The Map of Commerce: Internet Search, Competition, and the Circular Flow of Information

Networks, the Internet, and Cloud Computing, Internet and Search and Advertising

Article Snapshot

Author(s)

Daniel Spulber

Source

Journal of Competition Law & Economics, Vol. 5:4, pp. 633-682, 2009

Summary

This paper looks at how consumers, search engines, and sellers of goods use information.

Policy Relevance

Having a dominant search engine like Google might harm consumers.

Main Points

  • Online buyers and sellers each reveal continuously updated information about themselves through search services, the middleman. Online searches affect offline commerce as well.

  • Helping sellers and buyers find each other benefits everyone. Search engines help sellers (advertisers) by letting them bid on keywords to show ads. Search engines give buyers one central place to search; this tends to lead to a dominant firm, Google.

  • Ads targeted to the most likely buyers work best, but targeting is costly. Broadcasting reaches many people, but targeting is hard. Print media is targeted, but reaches fewer people. The Internet allows targeting to individuals while also reaching many people.

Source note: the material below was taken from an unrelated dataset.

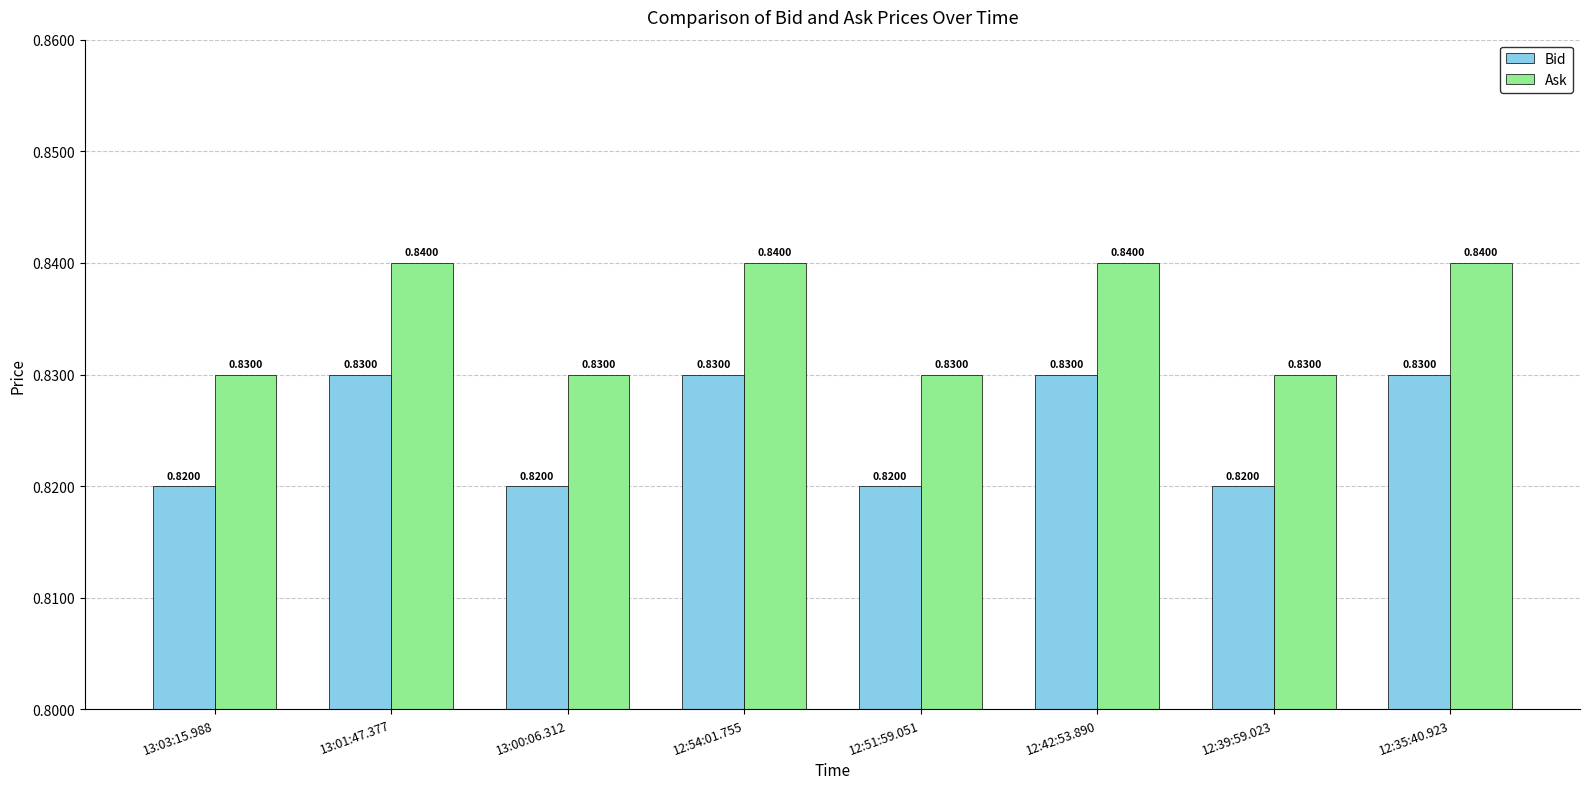

Rank the series by their maximum value, from highest to lowest.

Ask, Bid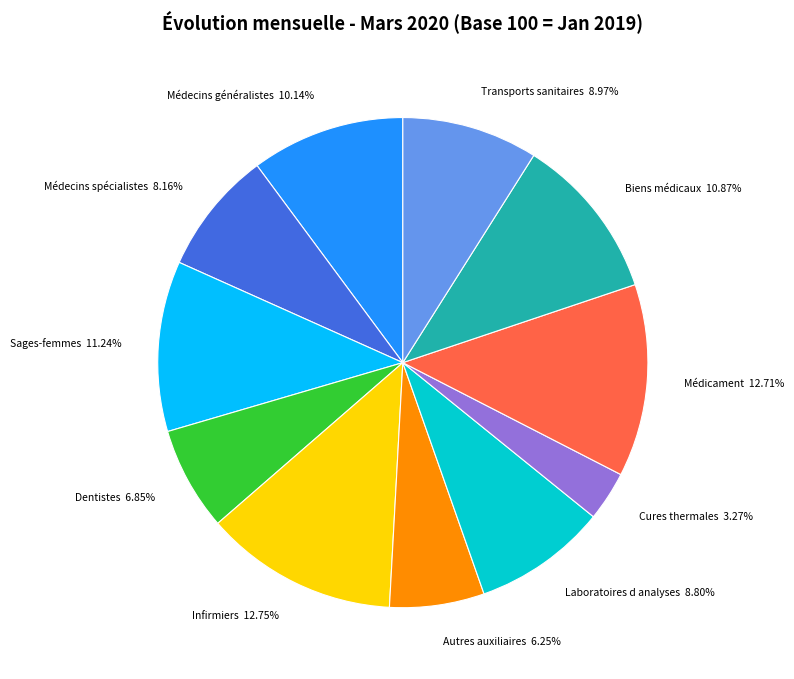

Which category has the smallest portion of the pie?

Cures thermales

  • Revealing information and buying and selling are not separable activities. Buyers reveal otherwise private information through behavior, beginning with their choice of keywords and by clicking. 

  • In negotiating, one side can gain by “screening,” revealing partial or “noisy” information at first, encouraging the other side to share more in exchange. Buyers’ use of keywords is “noisy.”  

  • Search services like Google use “second price auctions” to place ads, discouraging misleading bids.

  • Search services compete on quality (vertical differentiation); if one search algorithm gives better results, one firm tends to dominate, like Google. Search services also compete in specialization (horizontal differentiation). Some focus on searching books, journal articles, or different kinds of products.

  • A search firm’s market power affects how much consumers benefit from online exchanges, and can also affect privacy. Advertisers can use information to introduce price discrimination, and may prefer a dominant search engine.

  • Behavioral advertising is tracking a consumer’s online activities over time to deliver ads targeted to the individual.  More competition between search firms would encourage firms to reveal how they are tracking consumers.